PASSAGE SHOWN:
########
Ask HN: Privacy conscious analytics? - thatusertwo

I want to understand how people are using my product, however privacy is a central tenet of it. How can I implement analytics without having to share users info with 3rd parties (Google etc)?
======
craigkerstiens
Mint (<http://haveamint.com/>) is a very popular self hosted analytics
package. Though depending on how strict your privacy concerns truly are you
should still look into google analytics. Google doesn't allow you to store PII
according to their Terms of Service. Though they do get various data, much of
it would be hard for them to link back to a distinct user. With that said if
privacy is still a top concern Mint is a great choice and many people even
without the privacy concern are opting for it over google analytics.

------
bayareaguy
You'll need to deploy your own private log analytics. While there are plenty
of products developed over the past decade to help you do this, the "in"
approach these days is a combination of Hadoop for storage and ETL and a more
traditional data warehouse for summary queries and reports. Several
presenters[1] at Hadoop World 2010 covered this.

1- [http://www.cloudera.com/company/press-center/hadoop-world-
ny...](http://www.cloudera.com/company/press-center/hadoop-world-nyc/agenda/)

------
chrismiller
Check out <http://piwik.org/>. It's a self hosted stats package.

------
petervandijck
Self-host.
########
EXTRACTED RECORDS:
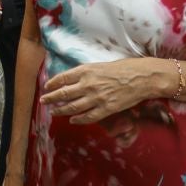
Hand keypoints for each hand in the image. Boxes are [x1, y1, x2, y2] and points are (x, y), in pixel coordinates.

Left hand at [40, 58, 166, 123]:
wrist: (142, 77)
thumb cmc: (123, 68)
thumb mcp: (100, 65)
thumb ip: (86, 73)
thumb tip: (74, 79)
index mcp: (86, 71)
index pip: (62, 78)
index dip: (52, 84)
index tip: (46, 87)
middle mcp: (88, 84)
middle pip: (63, 94)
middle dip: (51, 98)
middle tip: (43, 101)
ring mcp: (96, 98)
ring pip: (72, 107)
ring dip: (60, 110)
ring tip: (53, 112)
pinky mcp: (106, 109)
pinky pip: (88, 117)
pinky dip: (78, 119)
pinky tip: (72, 120)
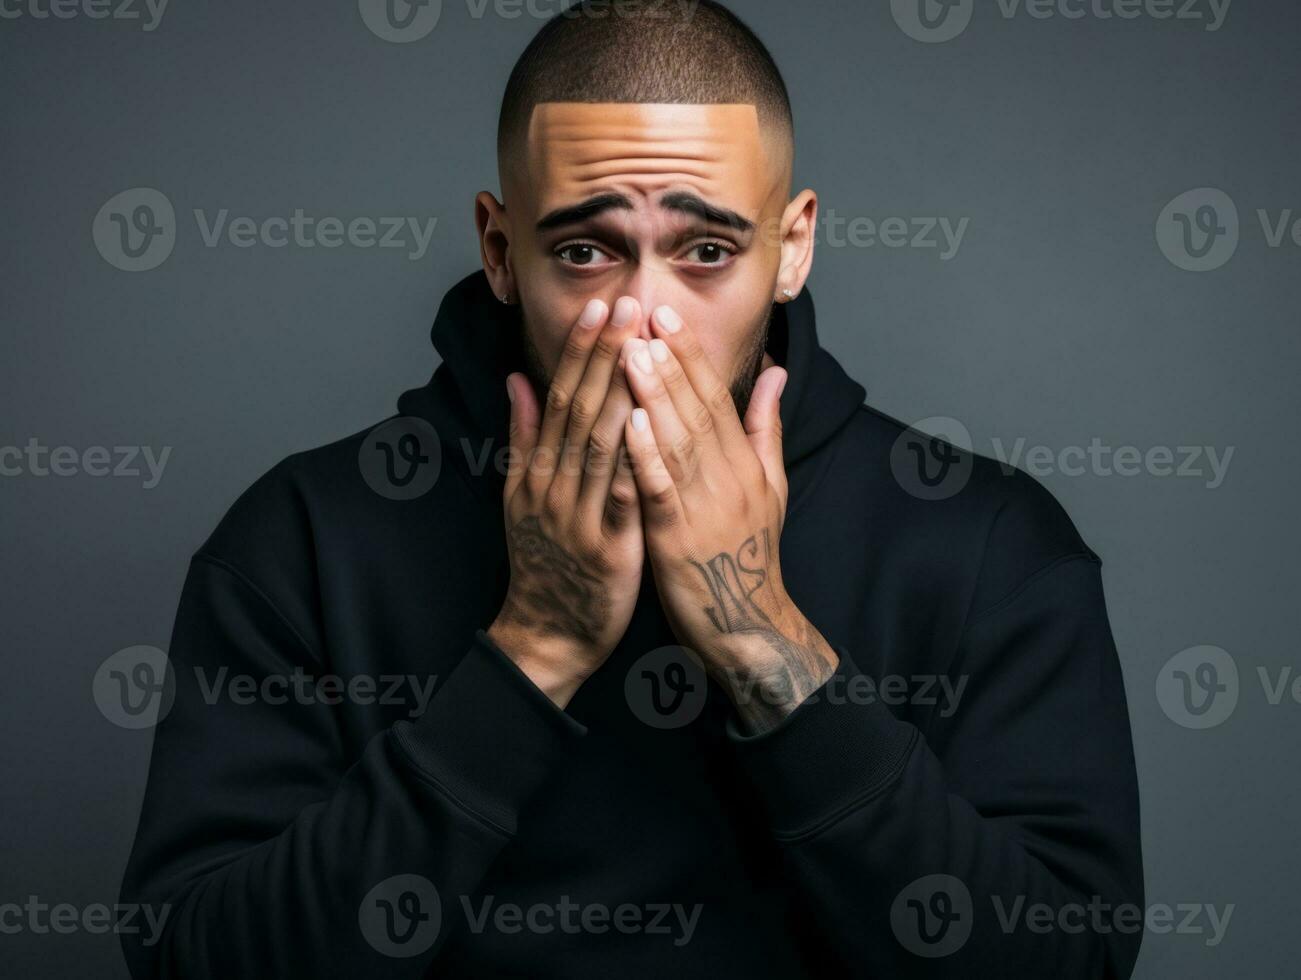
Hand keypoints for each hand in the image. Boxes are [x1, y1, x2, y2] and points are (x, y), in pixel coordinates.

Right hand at [489, 297, 644, 707]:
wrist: (548, 633)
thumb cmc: (544, 560)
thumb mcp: (522, 495)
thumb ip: (524, 435)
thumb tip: (517, 377)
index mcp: (540, 469)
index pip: (562, 396)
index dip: (582, 351)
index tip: (602, 306)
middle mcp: (554, 485)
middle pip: (582, 409)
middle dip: (606, 355)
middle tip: (628, 304)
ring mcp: (579, 516)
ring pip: (601, 444)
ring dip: (622, 391)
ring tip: (643, 346)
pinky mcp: (607, 549)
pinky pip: (622, 497)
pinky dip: (634, 460)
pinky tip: (649, 425)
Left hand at [619, 305, 837, 731]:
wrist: (748, 625)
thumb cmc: (749, 554)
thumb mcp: (769, 487)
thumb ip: (764, 427)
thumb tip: (775, 372)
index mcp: (743, 463)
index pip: (715, 397)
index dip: (690, 355)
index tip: (667, 316)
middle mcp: (727, 478)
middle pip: (696, 409)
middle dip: (669, 360)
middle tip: (644, 315)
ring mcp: (703, 508)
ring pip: (677, 442)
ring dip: (654, 395)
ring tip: (633, 352)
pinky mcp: (678, 539)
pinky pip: (662, 490)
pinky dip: (647, 455)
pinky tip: (630, 423)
########
WHAT YOU WILL DO:
1. According to the analytics thread, at which event did several presenters cover the Hadoop approach?
2. Turn the paragraph of the analytics thread that begins "Mint (<http://haveamint.com/>) is a very popular" into a short bulleted list that keeps its main facts.
3. Copy the part of the analytics thread between "I want to understand" and "over google analytics.", inclusive.
Answer using only the analytics thread, not the lines.

RESULTS FOR EACH TASK:
1. Hadoop World 2010.

2.
- Mint is a popular self-hosted analytics package.
- Depending on how strict the privacy concerns are, Google Analytics is still worth considering.
- Google's Terms of Service do not allow storing PII, and although Google gets various data, much of it would be hard to link back to a distinct user.
- If privacy remains a top concern, Mint is a great choice, and many people without that concern also pick it over Google Analytics.

3.
I want to understand how people are using my product, however privacy is a central tenet of it. How can I implement analytics without having to share users info with 3rd parties (Google etc)?
======
craigkerstiens
Mint (<http://haveamint.com/>) is a very popular self hosted analytics
package. Though depending on how strict your privacy concerns truly are you
should still look into google analytics. Google doesn't allow you to store PII
according to their Terms of Service. Though they do get various data, much of
it would be hard for them to link back to a distinct user. With that said if
privacy is still a top concern Mint is a great choice and many people even
without the privacy concern are opting for it over google analytics.